▶ [EXERCISE]:
Your task is to transcribe the data exactly while omitting each picture.

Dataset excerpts
* * *
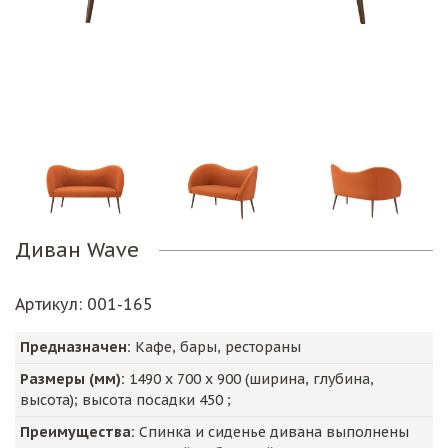
Диван Wave
Артикул
: 001-165
Предназначен:
Кафе, бары, рестораны
Размеры (мм):
1490
х
700
х
900
(ширина, глубина,
высота); высота посадки
450
;
Преимущества:
Спинка и сиденье дивана выполнены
* * *
▶ [ANSWER AREA]:
Диван Wave
Артикул
: 001-165
Предназначен:
Кафе, бары, рестораны
Размеры (мм):
1490
х
700
х
900
(ширина, глубина,
высота); высота посадки
450
;
Преимущества:
Спинка и сиденье дивана выполнены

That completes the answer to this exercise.